When there is no single obvious solution to managing a financial risk, a treasurer must be able to weigh the pros and cons of a course of action. Decisions may involve consulting relevant internal and external specialists and undertaking data analysis and possibly scenario analysis in order to recommend a course of action.
Traditionally, many treasurers were trained as accountants and undertook treasury activities as an offshoot to their accounting roles. However, with the development and proliferation of financial instruments and the globalization of financial markets and companies, treasury management has become more specialized, complex and time-consuming. Large and multinational companies establish treasury departments as autonomous risk management units, and corporate treasury management is now recognized as a profession distinct from accountancy. Many countries have specialized professional bodies, such as the Association of Corporate Treasurers in the U.K., as well as specialized education programs.
Specialist and Generalist
Although a treasurer is essentially a risk management specialist, performance is enhanced by having a practical knowledge of various associated corporate support functions such as law, tax, insurance, accounting, economics, and banking. In these areas, the corporate treasurer is also a generalist.
Because financial risks come from various sources within a company (such as interest rate risk in loans, credit risk in investments, or currency risk in debtor invoices), a treasurer must understand the nature and financial dynamics of each of a company's assets and liabilities across many different departments, underscoring the benefit of a broad financial education.

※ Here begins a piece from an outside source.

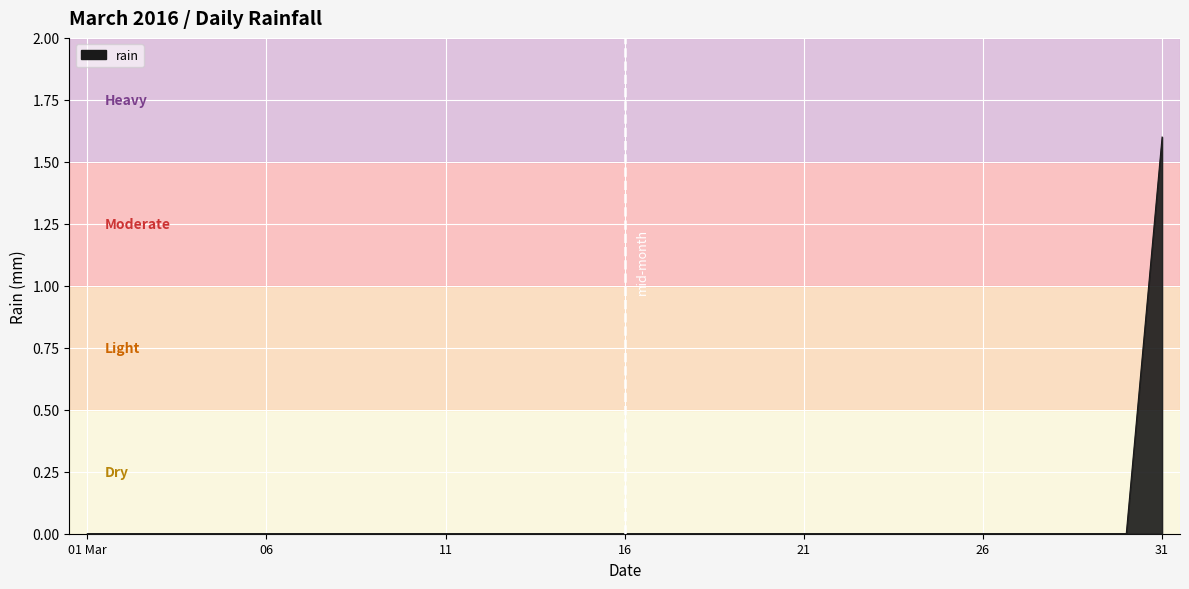

What is the difference between the maximum and minimum values?

1.6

In addition to consulting relevant internal colleagues, a treasurer will often execute the actions to manage financial risks only after also consulting with external specialists such as bankers, lawyers, credit rating agencies, tax and accounting consultants, and auditors. A glance at any tombstone will confirm the wide range of specialists involved in raising debt or equity, for example. Strong interpersonal and communication skills are therefore an important personal attribute for a treasurer.

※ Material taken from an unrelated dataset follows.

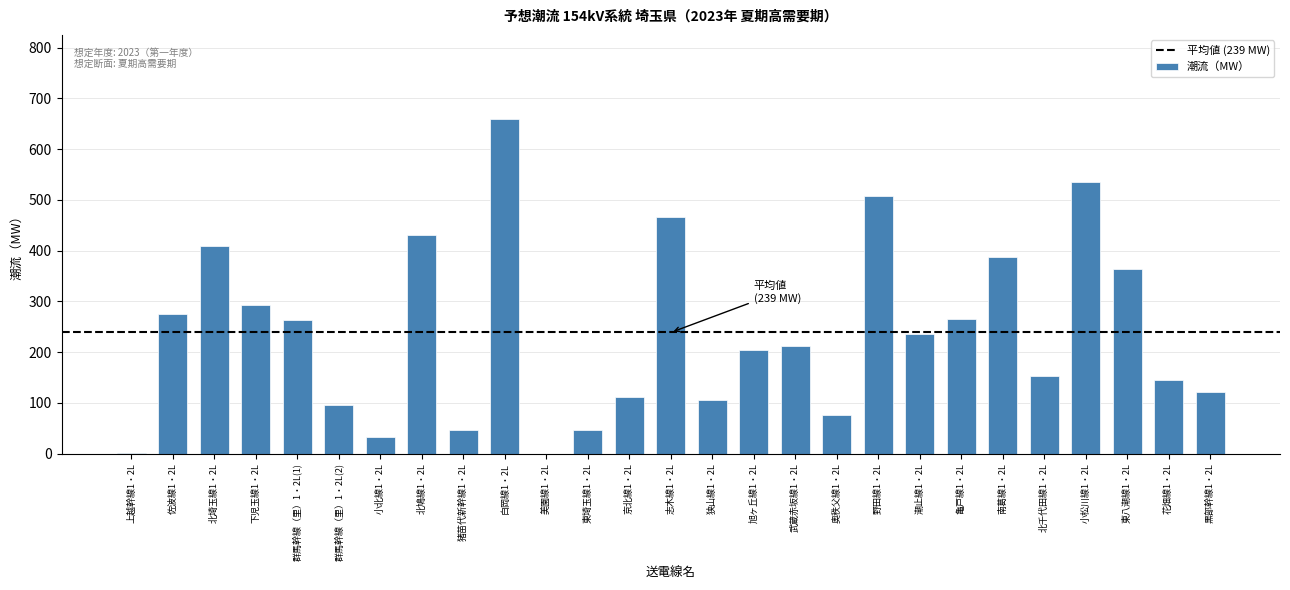

Which has a higher value, 東八潮線1・2L or 武蔵赤坂線1・2L?

東八潮線1・2L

The impact of financial risks on company value and survival can be catastrophic and sudden. The treasurer, along with perhaps a small team consisting of a treasury accountant, cash manager, treasury analyst, and dealer, are entrusted with a great deal of responsibility. As such, a treasurer is often a member of a company's senior management team, usually reporting directly to the CFO or even commanding a seat on the board of directors.
The Bottom Line
Treasurers are increasingly assuming more strategic roles in companies. They have moved beyond managing working capital to becoming increasingly involved with working with a company's senior management to manage risk and boost the bottom line.